--- Task statement ---
Report each line below that carries the word "lines".

--- Dataset entries ---
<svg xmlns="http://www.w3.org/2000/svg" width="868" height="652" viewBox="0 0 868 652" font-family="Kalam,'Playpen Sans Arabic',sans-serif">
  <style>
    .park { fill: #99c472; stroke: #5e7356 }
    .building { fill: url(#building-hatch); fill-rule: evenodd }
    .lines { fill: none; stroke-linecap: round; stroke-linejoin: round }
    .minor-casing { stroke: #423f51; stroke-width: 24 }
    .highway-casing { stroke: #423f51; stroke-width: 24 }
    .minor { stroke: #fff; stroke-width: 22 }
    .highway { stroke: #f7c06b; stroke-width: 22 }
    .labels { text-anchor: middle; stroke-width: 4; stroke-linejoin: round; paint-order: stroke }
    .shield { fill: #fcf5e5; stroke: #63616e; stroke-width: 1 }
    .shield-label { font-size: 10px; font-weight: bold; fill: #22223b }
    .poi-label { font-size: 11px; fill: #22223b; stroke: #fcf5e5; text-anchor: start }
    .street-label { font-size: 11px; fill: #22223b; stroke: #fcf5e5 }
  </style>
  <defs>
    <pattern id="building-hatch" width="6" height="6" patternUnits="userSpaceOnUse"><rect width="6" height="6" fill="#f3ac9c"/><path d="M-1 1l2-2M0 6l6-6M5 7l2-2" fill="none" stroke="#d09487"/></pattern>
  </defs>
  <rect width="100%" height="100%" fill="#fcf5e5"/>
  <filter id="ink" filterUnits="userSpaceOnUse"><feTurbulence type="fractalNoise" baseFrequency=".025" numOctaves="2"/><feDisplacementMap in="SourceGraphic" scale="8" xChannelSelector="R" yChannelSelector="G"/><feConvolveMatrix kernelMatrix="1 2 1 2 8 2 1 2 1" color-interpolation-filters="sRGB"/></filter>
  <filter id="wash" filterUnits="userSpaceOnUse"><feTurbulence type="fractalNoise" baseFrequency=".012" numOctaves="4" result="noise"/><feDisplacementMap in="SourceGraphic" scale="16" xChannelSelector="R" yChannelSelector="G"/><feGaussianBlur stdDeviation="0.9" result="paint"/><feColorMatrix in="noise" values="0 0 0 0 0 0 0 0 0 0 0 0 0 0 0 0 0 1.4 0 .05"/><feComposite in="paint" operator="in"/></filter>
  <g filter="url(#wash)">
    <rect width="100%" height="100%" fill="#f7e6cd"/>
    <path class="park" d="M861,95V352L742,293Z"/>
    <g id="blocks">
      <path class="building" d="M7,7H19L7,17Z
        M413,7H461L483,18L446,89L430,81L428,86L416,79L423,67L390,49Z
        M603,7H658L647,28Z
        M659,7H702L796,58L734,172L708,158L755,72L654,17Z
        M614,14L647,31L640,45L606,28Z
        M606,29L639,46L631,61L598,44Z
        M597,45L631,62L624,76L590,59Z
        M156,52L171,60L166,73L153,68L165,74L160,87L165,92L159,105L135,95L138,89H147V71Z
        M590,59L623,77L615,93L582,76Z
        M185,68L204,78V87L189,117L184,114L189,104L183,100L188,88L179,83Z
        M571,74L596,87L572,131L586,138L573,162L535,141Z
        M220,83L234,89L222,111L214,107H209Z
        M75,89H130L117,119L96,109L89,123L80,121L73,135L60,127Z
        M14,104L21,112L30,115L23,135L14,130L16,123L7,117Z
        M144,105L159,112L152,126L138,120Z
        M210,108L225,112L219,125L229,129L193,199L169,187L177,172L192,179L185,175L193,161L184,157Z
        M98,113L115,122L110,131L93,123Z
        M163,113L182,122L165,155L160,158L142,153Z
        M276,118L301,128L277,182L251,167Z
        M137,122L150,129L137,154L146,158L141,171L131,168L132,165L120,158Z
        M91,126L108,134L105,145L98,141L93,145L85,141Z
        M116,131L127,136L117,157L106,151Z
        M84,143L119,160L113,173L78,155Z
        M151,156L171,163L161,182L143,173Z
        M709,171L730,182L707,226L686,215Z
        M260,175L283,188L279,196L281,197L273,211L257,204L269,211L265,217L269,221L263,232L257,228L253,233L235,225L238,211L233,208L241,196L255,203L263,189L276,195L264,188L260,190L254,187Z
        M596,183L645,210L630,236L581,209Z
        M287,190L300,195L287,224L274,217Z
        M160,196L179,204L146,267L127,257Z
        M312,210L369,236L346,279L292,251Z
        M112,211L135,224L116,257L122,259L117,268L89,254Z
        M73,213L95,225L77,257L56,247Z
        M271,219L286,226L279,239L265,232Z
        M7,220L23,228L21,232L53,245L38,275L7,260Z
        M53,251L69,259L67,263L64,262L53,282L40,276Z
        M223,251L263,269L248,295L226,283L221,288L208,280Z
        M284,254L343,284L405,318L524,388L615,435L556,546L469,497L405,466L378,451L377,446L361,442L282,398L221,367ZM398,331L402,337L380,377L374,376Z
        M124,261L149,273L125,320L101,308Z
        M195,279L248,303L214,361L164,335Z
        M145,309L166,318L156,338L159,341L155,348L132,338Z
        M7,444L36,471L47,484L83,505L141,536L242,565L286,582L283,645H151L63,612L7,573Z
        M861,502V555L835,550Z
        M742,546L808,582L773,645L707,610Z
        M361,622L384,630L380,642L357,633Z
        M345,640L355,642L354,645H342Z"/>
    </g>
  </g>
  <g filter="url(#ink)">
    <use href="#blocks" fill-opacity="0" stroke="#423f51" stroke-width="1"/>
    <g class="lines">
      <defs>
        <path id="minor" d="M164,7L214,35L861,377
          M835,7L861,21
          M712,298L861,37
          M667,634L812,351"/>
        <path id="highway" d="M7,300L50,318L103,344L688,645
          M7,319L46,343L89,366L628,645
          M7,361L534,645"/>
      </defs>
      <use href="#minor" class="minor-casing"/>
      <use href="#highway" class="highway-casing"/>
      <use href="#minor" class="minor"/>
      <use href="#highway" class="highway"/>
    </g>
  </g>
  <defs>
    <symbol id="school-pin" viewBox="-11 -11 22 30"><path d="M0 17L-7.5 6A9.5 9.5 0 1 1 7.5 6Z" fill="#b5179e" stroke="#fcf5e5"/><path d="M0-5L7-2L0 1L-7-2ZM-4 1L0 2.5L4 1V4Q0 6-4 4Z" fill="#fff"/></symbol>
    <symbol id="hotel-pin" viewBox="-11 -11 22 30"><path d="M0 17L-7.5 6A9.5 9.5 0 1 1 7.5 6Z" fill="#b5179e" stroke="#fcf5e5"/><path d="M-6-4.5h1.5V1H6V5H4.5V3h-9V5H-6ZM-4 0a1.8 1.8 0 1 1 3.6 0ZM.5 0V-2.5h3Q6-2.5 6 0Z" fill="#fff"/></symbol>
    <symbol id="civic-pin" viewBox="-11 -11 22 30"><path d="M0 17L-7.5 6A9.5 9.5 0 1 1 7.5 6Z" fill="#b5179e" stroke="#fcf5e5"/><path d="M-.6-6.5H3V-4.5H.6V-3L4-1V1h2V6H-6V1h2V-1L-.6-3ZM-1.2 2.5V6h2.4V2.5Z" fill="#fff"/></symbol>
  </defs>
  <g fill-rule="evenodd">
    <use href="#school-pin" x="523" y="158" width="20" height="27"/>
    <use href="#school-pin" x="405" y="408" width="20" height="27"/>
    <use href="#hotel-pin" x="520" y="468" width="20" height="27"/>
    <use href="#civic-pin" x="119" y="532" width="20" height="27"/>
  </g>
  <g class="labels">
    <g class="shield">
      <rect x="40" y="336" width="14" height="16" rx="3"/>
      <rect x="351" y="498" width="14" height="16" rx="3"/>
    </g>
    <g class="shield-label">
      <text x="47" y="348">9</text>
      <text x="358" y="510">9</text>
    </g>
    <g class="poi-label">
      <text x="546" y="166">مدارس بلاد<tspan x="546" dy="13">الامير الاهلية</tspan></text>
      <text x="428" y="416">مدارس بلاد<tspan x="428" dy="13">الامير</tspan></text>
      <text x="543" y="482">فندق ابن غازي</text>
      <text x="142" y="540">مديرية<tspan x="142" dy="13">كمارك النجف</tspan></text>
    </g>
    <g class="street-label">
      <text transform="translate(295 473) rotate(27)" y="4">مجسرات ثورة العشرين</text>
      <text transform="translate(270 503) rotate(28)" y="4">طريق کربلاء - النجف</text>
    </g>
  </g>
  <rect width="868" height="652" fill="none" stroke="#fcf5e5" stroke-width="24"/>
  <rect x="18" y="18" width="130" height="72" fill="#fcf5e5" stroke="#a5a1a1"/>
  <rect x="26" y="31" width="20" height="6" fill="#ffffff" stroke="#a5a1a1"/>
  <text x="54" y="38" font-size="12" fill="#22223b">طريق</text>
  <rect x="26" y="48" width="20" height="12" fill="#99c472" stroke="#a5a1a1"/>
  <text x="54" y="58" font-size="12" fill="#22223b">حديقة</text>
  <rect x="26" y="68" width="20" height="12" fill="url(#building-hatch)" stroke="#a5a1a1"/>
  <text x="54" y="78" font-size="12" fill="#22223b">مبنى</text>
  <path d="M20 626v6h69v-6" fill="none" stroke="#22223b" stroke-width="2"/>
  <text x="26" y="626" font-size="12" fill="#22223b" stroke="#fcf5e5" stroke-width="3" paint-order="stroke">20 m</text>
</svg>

--- Written solution ---
    .lines { fill: none; stroke-linecap: round; stroke-linejoin: round }
    <g class="lines">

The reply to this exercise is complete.